- **TASK STATEMENT**:
Collect each line of the entries that holds the string "saya".

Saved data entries
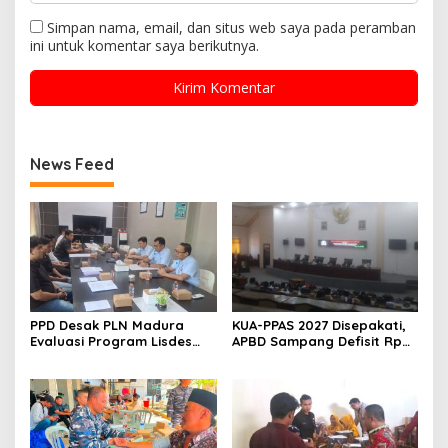
Simpan nama, email, dan situs web saya pada peramban
ini untuk komentar saya berikutnya.
News Feed
PPD Desak PLN Madura
KUA-PPAS 2027 Disepakati,
Evaluasi Program Lisdes
APBD Sampang Defisit Rp
Sumenep, Ini Sebabnya
130,2 M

- **RESULT OF THIS EXERCISE**:
Simpan nama, email, dan situs web saya pada peramban
ini untuk komentar saya berikutnya.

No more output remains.